Passado, presente, atemporalidade do inconsciente, temporalidade histórica, descontinuidades temporais, sintomas em tempos atuais, ideais culturais cravados na temporalidade, entre outras articulações instigantes, se fazem aqui representadas a um só tempo - o número 86 de nossa Reverso.
Ednei Soares, nosso convidado e professor da Universidade Radboud, na Holanda, discorre de forma fluida e criativa sobre a importância do conceito de angústia no século XX, como um dos elementos axiais na obra freudiana, e paralelamente essencial, em sua vertente clínica.
Podemos usufruir, nesta edição, a história da psicanálise e sua implicação na fundação do CPMG. Arlindo Pimenta cuidadosamente apresenta essa instigante trilha a ser percorrida pelos leitores.
Ainda na perspectiva temporal, Scheherazade Paes de Abreu trata da “descontinuidade” apontada pelo funcionamento psíquico a partir da perspectiva de Freud em diferentes e importantes artigos de sua obra.
Em articulações da psicanálise com a literatura, encontramos dois autores. Edson Santos de Oliveira apresenta limites da sublimação, articulada ao conceito de objeto transicional, trazendo, assim, a dimensão de “resto”, do que “sai de cena” no ato da escrita. Pedro Henrique Estevão Ferreira nos apresenta o “desencontro amoroso” e sua reinvenção pela literatura, numa interseção com o olhar psicanalítico.
Caminhando na direção de um encontro da cultura com a psicanálise, Bernardo Maranhão, de forma particular, tece a partir de Lacan uma delicada articulação entre o afeto da tristeza e uma “gaia ciência brasileira”, nas palavras de José Miguel Wisnik. Temos aí um diálogo produtivo entre música popular brasileira e psicanálise.
Ainda na interseção entre psicanálise e cultura, Eliana Rodrigues Pereira Mendes aborda a metapsicologia através do conceito de “ideal do eu”. Ao confrontá-lo com o “eu ideal”, vemo-nos, frente à cultura contemporânea, naquilo que ela apresenta em seus excessos, entre eles, o consumo, a intolerância, os racismos, as tecnologias. Frente a essa hiperbolização, a autora propõe o pensamento crítico como ponte entre a herança clássica e a contemporaneidade.
Marcos de Moura Oliveira apresenta uma intervenção relevante, ainda na interface psicanálise e cultura. Através de ícones sintomáticos advindos do encontro entre excesso de tecnologia e o sujeito contemporâneo, o autor nos interroga sobre os efeitos dessa alienação.
Nesta edição, encontramos artigos em que os autores dialogam com a Clínica. Michelle Mello e Paulo Roberto Ceccarelli ressaltam a relevância da transferência para a escuta psicanalítica e seu papel como força motriz para retificação subjetiva e ressignificação, tão essenciais ao trabalho clínico.

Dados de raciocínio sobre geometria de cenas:
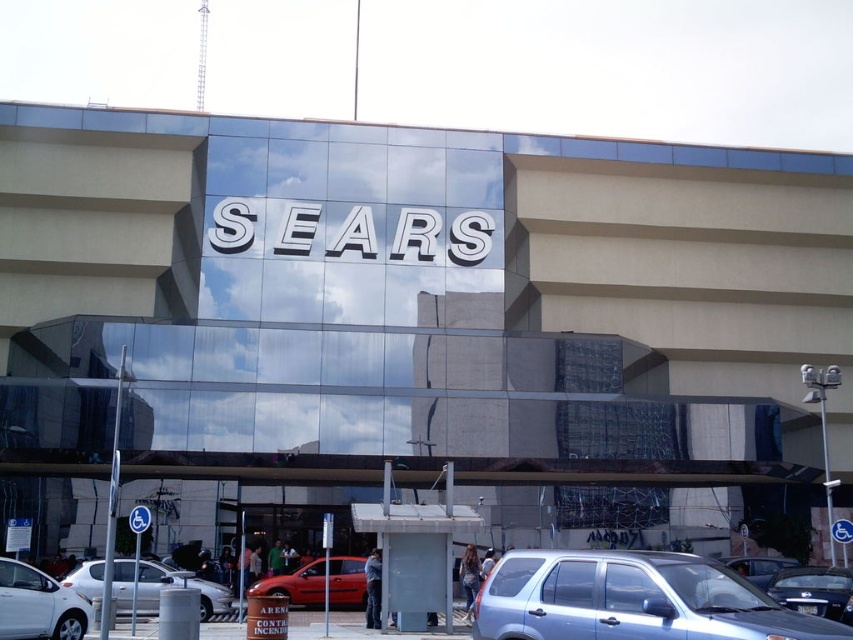
Question: Considering the real-world distances, which object is closest to the metallic silver sedan at lower right?

Choices:
 (A) satin blue suv at lower right
 (B) shiny red car at center

Answer: (A)

Question: Which of the following is the farthest from the observer?

Choices:
 (A) (315, 582)
 (B) (122, 600)
 (C) (10, 604)

Answer: (A)

Question: Estimate the real-world distances between objects in this image. Which object is closer to the shiny red car at center?

Choices:
 (A) silver metallic sedan at lower left
 (B) satin blue suv at lower right
 (C) metallic silver sedan at lower right
 (D) white glossy sedan at lower left

Answer: (A)

Question: Is satin blue suv at lower right behind silver metallic sedan at lower left?

Choices:
 (A) yes
 (B) no

Answer: (B)

Question: In this image, where is shiny red car at center located relative to metallic silver sedan at lower right?

Choices:
 (A) below
 (B) above

Answer: (A)

Question: Observing the image, what is the correct spatial positioning of satin blue suv at lower right in reference to metallic silver sedan at lower right?

Choices:
 (A) left
 (B) right

Answer: (A)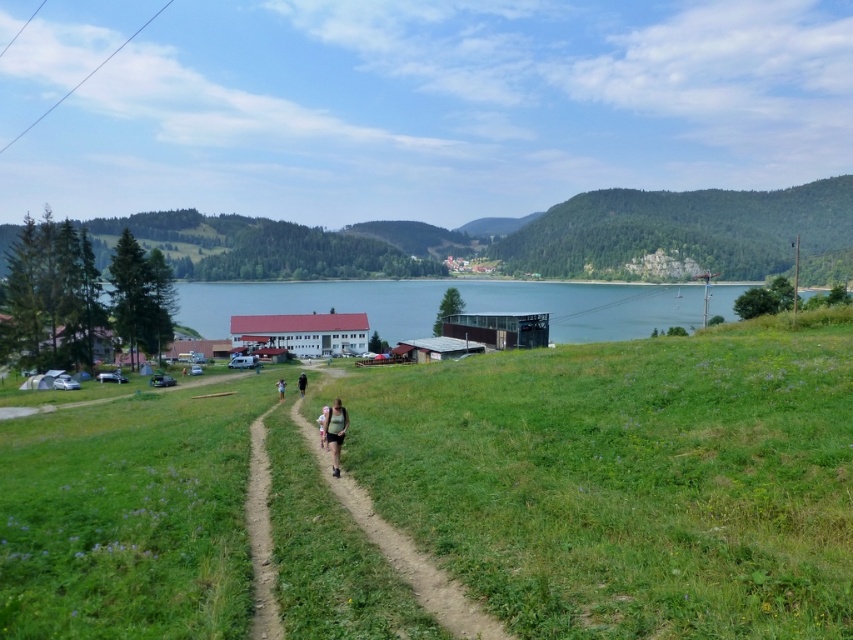
Does green forested hillside at upper right have a lesser height compared to black fabric person at center?

No.

Locate an element on the screen. green forested hillside at upper right is located at coordinates (688, 234).

Image resolution: width=853 pixels, height=640 pixels. Identify the location of green forested hillside at upper right. (688, 234).

Does brown dirt path at center appear under black fabric person at center?

Incorrect, brown dirt path at center is not positioned below black fabric person at center.

Is point (509, 637) farther from viewer compared to point (305, 385)?

That is False.

Where is `brown dirt path at center`? brown dirt path at center is located at coordinates click(x=405, y=554).

In the scene shown: Which is above, green grassy field at center or matte green tank top at center?

green grassy field at center

Does green grassy field at center have a larger size compared to matte green tank top at center?

Indeed, green grassy field at center has a larger size compared to matte green tank top at center.

The width and height of the screenshot is (853, 640). Describe the element at coordinates (627, 481) in the screenshot. I see `green grassy field at center` at that location.

Where is `green grassy field at center`? Image resolution: width=853 pixels, height=640 pixels. green grassy field at center is located at coordinates (627, 481).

> [Tarefas a realizar]
1) Responda, com base no texto sobre o número 86 da Reverso:
(a) Em que universidade Ednei Soares é professor?
(b) Quem apresenta a história da psicanálise e sua implicação na fundação do CPMG?
(c) O que Eliana Rodrigues Pereira Mendes propõe como ponte entre a herança clássica e a contemporaneidade?
2) Transcreva do texto sobre o número 86 da Reverso o trecho que começa em "Podemos usufruir, nesta" e termina em "de sua obra.".
Os registros são um material à parte, sem relação com o texto.

> [Resultados por tarefa]
1)
(a) Na Universidade Radboud, na Holanda.
(b) Arlindo Pimenta.
(c) O pensamento crítico.

2)
Podemos usufruir, nesta edição, a história da psicanálise e sua implicação na fundação do CPMG. Arlindo Pimenta cuidadosamente apresenta essa instigante trilha a ser percorrida pelos leitores.
Ainda na perspectiva temporal, Scheherazade Paes de Abreu trata da “descontinuidade” apontada pelo funcionamento psíquico a partir da perspectiva de Freud em diferentes e importantes artigos de sua obra.